2. The process as claimed in claim 1, wherein an aperture device comprising at least one opening is interposed between said support and said evaporation or sputtering source, at a distance from said front face, in such a way that said opening is positioned facing said central region, said source also being located facing said opening, on a side opposite to said support.

3. The process as claimed in claim 2, wherein the distance between said aperture device and said front face is adjustable.

4. The process as claimed in claim 1, wherein said coating consists of at least two superimposed layers formed of at least two different materials, and wherein for each of the other layers beyond the first one, said vacuum deposition is carried out either in accordance with said step b), or in a shape of a layer of uniform thickness both on said central region and on said lateral region.

5. The process as claimed in claim 4 wherein said coating consists of a light-reflecting layer, a dielectric layer and a light-absorbing layer, and wherein said step b) is carried out only for the dielectric layer.

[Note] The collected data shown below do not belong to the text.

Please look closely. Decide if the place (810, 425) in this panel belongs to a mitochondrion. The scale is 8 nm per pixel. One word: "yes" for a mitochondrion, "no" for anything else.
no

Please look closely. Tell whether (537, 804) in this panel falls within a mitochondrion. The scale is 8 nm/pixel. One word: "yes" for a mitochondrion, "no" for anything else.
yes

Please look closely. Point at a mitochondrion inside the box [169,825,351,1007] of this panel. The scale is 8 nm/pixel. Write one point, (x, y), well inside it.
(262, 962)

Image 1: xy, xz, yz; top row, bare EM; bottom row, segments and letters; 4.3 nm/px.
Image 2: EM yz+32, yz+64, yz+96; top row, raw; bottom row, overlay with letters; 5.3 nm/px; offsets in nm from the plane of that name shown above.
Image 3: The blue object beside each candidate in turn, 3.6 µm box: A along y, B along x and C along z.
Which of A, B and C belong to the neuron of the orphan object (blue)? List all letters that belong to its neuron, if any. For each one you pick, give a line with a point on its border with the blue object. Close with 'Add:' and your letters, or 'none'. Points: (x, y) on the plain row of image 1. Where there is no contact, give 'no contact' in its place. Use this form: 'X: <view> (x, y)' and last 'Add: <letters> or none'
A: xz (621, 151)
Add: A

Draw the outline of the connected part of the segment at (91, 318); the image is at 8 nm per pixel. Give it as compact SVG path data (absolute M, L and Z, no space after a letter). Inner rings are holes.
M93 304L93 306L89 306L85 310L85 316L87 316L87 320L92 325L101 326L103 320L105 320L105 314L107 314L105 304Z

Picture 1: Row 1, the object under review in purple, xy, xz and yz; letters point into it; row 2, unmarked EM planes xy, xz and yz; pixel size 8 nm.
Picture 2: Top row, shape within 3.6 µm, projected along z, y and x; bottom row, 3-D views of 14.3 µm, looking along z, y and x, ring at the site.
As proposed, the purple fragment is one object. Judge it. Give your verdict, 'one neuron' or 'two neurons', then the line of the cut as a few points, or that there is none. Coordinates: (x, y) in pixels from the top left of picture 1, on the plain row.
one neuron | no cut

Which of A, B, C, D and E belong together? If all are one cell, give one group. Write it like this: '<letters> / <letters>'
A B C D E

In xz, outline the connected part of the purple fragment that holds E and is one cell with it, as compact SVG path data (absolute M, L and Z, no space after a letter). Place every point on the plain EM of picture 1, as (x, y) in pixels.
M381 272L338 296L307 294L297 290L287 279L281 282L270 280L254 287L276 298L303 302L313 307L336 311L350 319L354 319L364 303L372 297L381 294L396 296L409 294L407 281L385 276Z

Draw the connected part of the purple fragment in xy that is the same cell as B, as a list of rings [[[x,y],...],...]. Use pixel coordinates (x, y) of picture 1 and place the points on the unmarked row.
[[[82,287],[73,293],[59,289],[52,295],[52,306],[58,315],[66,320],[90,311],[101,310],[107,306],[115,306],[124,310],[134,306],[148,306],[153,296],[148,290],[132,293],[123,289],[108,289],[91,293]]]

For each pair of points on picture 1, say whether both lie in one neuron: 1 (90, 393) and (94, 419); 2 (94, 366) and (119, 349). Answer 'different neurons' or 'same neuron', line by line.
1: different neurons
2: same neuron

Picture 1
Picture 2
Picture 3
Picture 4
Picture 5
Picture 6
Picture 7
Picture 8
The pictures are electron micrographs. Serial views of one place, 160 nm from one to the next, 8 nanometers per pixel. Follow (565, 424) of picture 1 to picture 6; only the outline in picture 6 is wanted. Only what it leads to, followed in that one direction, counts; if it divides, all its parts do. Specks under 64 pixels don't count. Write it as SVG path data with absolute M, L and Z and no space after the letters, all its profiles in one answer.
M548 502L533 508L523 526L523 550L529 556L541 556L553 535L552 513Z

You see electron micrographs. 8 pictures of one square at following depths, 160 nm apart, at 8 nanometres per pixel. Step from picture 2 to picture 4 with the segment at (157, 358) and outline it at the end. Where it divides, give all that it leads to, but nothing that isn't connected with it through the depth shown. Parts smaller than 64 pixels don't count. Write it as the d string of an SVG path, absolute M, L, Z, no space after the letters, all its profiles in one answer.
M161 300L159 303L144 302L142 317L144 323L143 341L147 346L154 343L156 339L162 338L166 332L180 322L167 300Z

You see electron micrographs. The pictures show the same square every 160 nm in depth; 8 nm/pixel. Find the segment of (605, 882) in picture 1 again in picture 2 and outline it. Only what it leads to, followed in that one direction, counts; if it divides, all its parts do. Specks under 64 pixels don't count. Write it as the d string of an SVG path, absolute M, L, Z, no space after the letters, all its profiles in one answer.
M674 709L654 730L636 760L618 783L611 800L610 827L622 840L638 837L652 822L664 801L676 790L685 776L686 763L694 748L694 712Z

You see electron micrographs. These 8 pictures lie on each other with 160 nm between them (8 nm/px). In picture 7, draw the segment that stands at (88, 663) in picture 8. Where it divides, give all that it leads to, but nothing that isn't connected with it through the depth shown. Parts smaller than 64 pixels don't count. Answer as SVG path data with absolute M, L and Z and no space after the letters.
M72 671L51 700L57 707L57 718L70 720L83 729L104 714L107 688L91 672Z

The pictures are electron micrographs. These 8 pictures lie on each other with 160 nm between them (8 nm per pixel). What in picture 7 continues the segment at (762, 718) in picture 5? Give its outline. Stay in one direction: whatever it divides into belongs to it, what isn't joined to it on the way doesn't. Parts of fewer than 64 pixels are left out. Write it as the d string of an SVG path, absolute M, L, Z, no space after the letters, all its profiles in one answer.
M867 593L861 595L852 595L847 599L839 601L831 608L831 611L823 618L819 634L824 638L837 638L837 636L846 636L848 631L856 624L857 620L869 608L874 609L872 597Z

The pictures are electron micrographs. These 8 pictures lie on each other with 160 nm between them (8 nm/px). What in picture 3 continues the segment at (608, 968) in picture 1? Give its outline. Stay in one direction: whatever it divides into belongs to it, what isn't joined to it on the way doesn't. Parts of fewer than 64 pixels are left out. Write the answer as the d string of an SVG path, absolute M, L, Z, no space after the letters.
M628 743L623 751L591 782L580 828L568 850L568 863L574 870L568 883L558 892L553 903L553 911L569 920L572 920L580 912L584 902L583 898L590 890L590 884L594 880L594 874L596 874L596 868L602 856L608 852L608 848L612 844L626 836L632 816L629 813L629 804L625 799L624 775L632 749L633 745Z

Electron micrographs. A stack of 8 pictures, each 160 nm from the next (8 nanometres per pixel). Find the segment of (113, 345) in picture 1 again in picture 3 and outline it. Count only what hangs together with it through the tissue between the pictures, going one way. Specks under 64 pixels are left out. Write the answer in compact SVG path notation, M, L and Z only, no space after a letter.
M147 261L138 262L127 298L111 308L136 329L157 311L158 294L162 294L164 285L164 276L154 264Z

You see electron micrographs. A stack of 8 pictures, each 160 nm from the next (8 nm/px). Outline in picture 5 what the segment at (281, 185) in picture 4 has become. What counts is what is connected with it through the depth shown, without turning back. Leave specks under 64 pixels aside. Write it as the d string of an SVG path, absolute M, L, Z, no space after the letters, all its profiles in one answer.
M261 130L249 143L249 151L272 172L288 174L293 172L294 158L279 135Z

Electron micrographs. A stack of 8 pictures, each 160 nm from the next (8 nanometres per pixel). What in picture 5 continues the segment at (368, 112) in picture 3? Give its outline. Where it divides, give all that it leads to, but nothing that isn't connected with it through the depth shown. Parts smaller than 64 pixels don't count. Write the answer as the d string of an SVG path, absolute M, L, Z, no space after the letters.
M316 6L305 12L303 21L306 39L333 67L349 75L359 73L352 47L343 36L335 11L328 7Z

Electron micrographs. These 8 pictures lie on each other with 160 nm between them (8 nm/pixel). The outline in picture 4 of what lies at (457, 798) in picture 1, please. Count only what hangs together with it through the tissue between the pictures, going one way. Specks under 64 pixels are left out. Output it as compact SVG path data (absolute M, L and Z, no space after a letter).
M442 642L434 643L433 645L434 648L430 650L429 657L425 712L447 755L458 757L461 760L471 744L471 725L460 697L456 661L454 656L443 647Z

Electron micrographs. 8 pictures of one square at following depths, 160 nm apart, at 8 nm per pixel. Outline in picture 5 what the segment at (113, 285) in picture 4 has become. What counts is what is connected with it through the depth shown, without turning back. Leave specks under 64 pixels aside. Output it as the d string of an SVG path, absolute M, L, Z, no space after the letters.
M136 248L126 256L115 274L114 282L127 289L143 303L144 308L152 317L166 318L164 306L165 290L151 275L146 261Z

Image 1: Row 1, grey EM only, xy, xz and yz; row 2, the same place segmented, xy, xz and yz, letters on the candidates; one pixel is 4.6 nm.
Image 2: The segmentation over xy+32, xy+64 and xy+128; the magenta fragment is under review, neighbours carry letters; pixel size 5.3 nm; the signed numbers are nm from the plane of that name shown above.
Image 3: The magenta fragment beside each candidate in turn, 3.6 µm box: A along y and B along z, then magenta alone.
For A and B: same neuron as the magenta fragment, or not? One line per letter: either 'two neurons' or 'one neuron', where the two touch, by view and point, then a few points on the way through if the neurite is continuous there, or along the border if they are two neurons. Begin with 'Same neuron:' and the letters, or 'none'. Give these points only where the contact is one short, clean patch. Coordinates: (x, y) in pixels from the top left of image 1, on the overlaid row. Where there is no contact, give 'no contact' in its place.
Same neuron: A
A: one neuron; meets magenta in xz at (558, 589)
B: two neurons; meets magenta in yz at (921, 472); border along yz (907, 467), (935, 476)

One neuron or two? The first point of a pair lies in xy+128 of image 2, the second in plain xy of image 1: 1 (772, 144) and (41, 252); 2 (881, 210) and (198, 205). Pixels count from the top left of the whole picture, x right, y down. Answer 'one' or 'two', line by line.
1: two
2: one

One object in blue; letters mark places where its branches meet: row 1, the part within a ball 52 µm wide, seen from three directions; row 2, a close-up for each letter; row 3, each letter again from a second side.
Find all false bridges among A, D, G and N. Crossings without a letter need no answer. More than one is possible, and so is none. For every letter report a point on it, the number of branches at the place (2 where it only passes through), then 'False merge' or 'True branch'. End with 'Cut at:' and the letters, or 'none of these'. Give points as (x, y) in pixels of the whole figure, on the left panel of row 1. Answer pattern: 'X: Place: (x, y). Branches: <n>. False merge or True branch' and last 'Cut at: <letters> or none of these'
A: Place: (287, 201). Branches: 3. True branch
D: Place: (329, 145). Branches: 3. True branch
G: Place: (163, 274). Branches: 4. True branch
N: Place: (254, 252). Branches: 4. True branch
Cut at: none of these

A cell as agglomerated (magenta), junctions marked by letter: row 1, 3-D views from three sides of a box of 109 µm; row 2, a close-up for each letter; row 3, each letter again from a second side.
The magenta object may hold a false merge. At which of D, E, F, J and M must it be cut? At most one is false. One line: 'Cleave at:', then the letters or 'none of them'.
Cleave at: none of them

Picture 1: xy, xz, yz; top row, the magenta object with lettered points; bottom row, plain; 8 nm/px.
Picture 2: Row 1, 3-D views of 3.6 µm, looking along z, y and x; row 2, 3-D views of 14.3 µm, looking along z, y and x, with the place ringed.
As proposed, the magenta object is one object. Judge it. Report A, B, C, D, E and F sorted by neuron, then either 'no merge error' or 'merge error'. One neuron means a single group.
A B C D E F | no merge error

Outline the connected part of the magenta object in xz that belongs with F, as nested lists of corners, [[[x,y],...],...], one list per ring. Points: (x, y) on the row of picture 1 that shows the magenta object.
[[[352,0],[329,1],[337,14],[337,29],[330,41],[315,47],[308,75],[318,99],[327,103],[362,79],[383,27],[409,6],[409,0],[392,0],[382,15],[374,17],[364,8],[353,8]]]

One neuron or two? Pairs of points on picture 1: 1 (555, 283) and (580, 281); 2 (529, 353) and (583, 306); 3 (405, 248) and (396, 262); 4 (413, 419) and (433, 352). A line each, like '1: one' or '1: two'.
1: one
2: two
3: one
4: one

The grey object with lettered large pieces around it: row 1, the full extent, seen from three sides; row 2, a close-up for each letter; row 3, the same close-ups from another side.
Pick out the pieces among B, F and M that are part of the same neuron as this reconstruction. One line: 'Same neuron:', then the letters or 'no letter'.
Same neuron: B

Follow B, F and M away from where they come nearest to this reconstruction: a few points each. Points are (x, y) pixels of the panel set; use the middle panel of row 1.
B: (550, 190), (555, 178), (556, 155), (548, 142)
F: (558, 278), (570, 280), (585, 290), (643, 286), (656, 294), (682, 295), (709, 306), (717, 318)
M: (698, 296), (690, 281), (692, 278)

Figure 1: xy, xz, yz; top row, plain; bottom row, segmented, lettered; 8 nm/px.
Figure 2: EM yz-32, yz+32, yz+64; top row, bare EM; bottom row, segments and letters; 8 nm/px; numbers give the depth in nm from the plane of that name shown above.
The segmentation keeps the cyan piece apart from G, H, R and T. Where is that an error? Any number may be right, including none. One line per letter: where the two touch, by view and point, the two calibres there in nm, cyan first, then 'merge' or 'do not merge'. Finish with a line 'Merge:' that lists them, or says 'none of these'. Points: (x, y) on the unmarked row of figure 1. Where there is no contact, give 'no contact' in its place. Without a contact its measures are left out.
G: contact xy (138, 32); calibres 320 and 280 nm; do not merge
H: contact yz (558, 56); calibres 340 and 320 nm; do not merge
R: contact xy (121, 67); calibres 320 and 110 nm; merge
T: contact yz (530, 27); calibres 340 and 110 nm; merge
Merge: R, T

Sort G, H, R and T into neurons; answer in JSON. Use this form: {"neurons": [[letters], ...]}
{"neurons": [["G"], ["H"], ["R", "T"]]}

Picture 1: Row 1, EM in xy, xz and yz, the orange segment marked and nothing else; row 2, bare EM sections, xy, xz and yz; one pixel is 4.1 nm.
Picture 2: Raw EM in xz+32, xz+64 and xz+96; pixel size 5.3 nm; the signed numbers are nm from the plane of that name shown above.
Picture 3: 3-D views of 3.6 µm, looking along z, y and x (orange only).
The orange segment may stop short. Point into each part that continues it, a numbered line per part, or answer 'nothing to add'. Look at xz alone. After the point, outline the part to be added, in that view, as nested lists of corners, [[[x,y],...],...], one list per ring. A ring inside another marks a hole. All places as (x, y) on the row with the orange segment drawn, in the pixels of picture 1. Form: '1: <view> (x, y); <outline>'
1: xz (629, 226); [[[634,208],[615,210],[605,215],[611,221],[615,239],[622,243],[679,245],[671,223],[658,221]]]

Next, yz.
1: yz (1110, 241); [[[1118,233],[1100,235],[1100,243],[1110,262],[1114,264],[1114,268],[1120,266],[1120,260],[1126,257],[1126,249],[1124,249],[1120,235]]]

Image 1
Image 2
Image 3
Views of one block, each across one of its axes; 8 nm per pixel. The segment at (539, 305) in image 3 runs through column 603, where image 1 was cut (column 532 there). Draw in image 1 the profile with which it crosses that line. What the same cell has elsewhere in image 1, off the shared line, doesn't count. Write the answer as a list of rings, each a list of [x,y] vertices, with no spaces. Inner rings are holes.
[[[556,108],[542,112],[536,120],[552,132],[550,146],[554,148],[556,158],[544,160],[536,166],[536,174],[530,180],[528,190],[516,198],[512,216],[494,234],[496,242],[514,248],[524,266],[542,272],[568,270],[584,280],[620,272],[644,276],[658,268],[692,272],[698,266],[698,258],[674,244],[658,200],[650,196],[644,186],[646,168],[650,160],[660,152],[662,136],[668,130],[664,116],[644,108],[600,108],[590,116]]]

6. The process as claimed in claim 1, wherein, in step b), the thickness distribution of the material is controlled by varying an angle of impact of material particles on said front face.

7. The process as claimed in claim 1, wherein said support is applied, prior to said deposition, against a convex or concave surface, or a surface having convex and concave zones.

8. The process as claimed in claim 7, wherein, when dealing with a convex surface, the convex surface is constituted by at least a part of a cylinder, a cone, a truncated cone, or a sphere.

9. The process as claimed in claim 7, wherein, when dealing with a concave surface, the concave surface is constituted by at least a part of a trough or a conical, frustoconical or spherical portion-shaped cavity.

10. The process as claimed in claim 1, wherein, said support is positioned in such a way that its front face is flat and said support is moved relative to said aperture device, either continuously at a constant or non-constant speed, or stepwise.

11. The process as claimed in claim 1, wherein said aperture device consists of a screen, a mesh, a stencil mask or a multi-aperture element.

12. The process as claimed in claim 1, wherein said front face and said aperture device are parallel or inclined with respect to each other.

13. A support obtained by carrying out the process as claimed in claim 1.

14. A security element, which consists of or comprises a support as claimed in claim 13.

15. A security document, which comprises on a surface thereof or in a thickness thereof at least one support or a fraction of the support as claimed in claim 13.

16. A security document according to claim 15, which consists of a bank note.

17. A security document which consists of a substrate of polymeric material, wherein said the substrate is formed of the support as claimed in claim 13.

18. A security document according to claim 17, which consists of a bank note.